Musk's scheme makes little sense because of the high cost of tunneling. It would make far more sense to embrace SkyTran PRT: it's cheap to build, it uses utility towers and suspends rails from it (instead of tunneling), the rails can be built alongside existing roads, using existing rights-of-way, and you're only moving people and lightweight little pod-cars, not thousands of pounds of metal.

Comment Re:The first question that comes to mind (Score 2) 208

Ah here we see the unfortunately-not-elusive "catch 22" in the wild. Assert that things aren't good enough, ask for better, and leave if you don't get it? You're a whiney complainer. Stay quiet, keep your head down, and don't rock the boat? You're coddled and expect things to be just served up without even asking. Why everyone knows, whenever anything seems not right, the correct response is to stand up and fix it yourself, by sitting down and accepting things just how they are. Right?

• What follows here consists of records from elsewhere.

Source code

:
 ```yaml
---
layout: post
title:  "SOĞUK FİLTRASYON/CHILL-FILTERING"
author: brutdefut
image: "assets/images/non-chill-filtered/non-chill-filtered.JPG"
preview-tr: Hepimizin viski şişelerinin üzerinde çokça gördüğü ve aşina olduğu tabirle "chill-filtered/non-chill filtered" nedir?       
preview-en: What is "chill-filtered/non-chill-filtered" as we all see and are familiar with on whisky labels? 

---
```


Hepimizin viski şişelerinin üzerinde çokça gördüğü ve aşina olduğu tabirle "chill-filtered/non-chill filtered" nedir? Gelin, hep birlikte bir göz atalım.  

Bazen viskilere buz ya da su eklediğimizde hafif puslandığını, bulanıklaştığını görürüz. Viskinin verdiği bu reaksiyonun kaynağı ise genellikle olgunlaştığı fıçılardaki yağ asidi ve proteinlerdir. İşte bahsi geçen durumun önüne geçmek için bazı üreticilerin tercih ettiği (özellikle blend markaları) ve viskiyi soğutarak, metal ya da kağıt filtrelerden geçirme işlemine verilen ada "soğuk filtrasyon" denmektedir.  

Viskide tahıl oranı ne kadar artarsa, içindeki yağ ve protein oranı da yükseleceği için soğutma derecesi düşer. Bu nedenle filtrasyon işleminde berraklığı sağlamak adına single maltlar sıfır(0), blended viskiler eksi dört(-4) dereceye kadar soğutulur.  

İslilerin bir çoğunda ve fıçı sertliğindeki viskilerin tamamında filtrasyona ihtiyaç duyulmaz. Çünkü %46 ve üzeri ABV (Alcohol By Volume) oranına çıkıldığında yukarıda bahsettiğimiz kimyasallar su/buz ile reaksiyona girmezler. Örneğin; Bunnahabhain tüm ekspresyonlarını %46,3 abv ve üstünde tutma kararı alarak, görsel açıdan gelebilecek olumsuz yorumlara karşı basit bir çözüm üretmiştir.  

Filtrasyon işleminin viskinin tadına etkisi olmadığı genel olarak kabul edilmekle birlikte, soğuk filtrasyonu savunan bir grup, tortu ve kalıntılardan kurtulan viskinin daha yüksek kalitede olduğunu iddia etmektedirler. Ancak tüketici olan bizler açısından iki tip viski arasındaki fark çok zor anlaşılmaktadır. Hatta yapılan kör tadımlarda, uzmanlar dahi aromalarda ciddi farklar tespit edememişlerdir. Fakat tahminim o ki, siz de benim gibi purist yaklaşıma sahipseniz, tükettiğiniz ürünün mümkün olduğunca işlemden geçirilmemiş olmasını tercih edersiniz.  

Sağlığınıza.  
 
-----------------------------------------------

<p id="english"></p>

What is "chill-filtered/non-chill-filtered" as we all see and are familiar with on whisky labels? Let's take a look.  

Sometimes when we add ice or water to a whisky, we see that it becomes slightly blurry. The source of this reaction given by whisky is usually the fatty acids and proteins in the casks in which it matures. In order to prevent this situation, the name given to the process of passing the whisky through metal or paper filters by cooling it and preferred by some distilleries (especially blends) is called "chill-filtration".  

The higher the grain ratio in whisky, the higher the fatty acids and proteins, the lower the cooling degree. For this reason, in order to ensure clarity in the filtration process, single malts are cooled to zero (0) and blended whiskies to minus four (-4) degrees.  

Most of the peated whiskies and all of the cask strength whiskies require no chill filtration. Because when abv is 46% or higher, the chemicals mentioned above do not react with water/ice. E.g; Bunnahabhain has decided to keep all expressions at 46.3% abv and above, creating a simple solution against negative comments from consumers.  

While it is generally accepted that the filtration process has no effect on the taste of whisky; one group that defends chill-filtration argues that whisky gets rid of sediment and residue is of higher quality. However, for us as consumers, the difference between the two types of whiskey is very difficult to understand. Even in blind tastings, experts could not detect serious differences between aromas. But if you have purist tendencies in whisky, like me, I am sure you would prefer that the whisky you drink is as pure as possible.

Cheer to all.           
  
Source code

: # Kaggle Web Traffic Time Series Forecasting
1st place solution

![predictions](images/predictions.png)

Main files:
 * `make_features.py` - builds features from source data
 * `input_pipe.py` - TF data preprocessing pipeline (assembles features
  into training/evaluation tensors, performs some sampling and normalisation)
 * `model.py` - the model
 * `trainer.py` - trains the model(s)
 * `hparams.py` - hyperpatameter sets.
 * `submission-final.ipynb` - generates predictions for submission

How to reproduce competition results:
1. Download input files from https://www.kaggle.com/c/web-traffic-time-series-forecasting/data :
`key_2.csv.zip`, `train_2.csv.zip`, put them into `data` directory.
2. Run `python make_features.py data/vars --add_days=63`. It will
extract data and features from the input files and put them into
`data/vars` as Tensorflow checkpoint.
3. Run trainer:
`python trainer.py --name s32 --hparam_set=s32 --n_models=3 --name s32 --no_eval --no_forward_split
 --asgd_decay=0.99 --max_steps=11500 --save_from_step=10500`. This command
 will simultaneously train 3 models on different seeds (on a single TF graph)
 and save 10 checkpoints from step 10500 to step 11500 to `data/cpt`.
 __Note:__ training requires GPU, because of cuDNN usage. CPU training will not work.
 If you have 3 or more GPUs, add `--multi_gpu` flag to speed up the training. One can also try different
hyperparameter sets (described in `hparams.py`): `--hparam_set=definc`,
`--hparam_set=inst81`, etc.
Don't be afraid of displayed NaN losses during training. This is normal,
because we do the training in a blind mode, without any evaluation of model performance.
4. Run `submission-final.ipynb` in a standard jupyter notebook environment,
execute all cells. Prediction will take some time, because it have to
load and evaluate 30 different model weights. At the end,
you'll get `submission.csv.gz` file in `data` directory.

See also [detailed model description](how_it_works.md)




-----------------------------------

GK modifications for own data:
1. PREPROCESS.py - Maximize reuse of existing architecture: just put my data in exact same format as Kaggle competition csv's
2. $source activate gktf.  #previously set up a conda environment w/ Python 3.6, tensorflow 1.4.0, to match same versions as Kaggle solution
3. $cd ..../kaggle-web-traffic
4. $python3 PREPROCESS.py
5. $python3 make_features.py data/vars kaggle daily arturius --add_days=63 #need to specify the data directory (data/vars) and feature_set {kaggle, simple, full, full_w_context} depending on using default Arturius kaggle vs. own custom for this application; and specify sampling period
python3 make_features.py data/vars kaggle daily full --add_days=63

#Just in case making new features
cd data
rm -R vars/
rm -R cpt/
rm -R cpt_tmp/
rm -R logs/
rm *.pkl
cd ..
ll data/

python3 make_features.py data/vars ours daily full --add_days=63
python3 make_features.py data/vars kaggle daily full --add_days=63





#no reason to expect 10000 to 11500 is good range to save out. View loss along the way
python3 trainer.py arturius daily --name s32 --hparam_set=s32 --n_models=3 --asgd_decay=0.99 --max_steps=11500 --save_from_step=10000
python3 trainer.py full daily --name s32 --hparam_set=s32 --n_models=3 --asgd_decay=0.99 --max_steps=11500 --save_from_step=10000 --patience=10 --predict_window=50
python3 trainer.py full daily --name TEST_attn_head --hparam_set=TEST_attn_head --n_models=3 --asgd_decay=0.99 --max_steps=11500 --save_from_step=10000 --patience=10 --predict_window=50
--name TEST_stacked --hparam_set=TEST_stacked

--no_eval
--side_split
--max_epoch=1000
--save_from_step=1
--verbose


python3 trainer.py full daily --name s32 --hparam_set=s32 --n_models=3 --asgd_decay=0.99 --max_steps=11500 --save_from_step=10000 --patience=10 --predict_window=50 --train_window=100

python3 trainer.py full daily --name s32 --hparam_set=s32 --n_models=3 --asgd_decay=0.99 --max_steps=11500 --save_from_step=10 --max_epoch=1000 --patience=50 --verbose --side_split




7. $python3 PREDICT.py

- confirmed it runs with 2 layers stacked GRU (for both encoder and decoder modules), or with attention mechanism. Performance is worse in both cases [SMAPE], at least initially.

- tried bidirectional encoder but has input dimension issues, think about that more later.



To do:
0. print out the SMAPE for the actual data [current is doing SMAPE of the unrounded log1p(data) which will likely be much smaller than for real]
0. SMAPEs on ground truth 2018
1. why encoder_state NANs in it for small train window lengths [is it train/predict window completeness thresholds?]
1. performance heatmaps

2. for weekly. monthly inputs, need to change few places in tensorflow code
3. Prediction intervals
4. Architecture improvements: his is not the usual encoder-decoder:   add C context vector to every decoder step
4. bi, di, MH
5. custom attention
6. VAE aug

Comment Re:How about 18 minutes without the tunnel? (Score 1) 118

If the price is set correctly, this would permanently eliminate traffic congestion on the 405 without overcharging anyone

Because everyone going home after work would... what... exactly? Not go home after work?

Rush hour here is already 3+ hours long... so your plan is for me to finish at 5pm and then sit around at the office until 8:30pm or so to save how much in tolls exactly?? And do I come in at 5:30am to avoid rush hour starting at 6? So Now the middle class spends 15 hours a day 'at the office'? But getting paid for 8? While the executives pay $250 each way in tolls and get to and from work in 20 minutes during rush hour?

Comment Re:People like Musk need to do more homework (Score 1) 118

Oh, and then to boot, in Los Angeles and many parts of SoCal, lots of those tall nondescript buildings Elon might want to tunnel under are actually hidden oil rigs. Again, good luck with that, or even thinking about tunneling anywhere NEAR them.

I think Elon simply has no clue about this state's geology.

Comment Re:The first question that comes to mind (Score 2) 208

An important corollary is that even if it is the latter, that doesn't automatically make the less-tolerant-of-mistreatment women and minorities at fault for anything. Just because one group of people are willing to put up with something doesn't make the something okay or another group somehow in the wrong for not putting up with it; maybe the people who put up with bad things don't have the balls to stand up for themselves and wrongly let themselves be pushed over. It's an open question where the line of "too sensitive" vs "not sensitive enough" is, and not an open-and-shut case that more sensitive is bad, no matter how much people who want you to put up with their shit may tell you it is.

Consider the oft-cited fact(?) that men are tougher salary negotiators. Does that make them "less tolerant of low pay", or "more sensitive about their pay", and is that then a fault? Should we be saying "poor little babies whine for more money and won't just suck it up and accept what they're offered", instead of praising them for confidence and boldness?